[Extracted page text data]
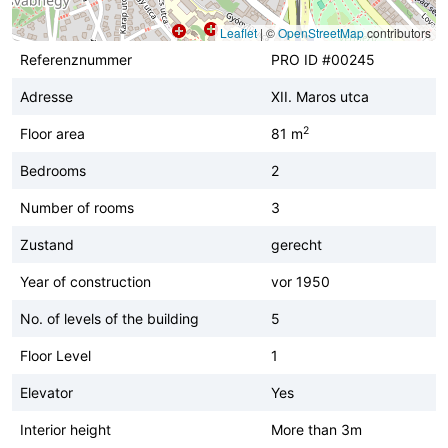
Leaflet
|
©
OpenStreetMap
contributors
Referenznummer
PRO ID #00245
Adresse
XII. Maros utca
2
Floor area
81 m
Bedrooms
2
Number of rooms
3
Zustand
gerecht
Year of construction
vor 1950
No. of levels of the building
5
Floor Level
1
Elevator
Yes
Interior height
More than 3m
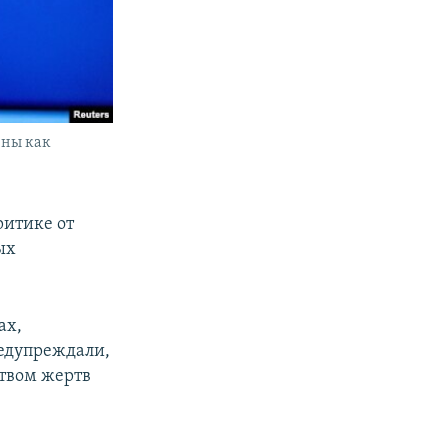
ины как
ритике от
ых
ах,
редупреждали,
ством жертв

[Work to be completed] A word-for-word copy of the records above is needed, pictures excluded.

[The answer]
Leaflet
|
©
OpenStreetMap
contributors
Referenznummer
PRO ID #00245
Adresse
XII. Maros utca
2
Floor area
81 m
Bedrooms
2
Number of rooms
3
Zustand
gerecht
Year of construction
vor 1950
No. of levels of the building
5
Floor Level
1
Elevator
Yes
Interior height
More than 3m
ины как
ритике от
ых
ах,
редупреждали,
ством жертв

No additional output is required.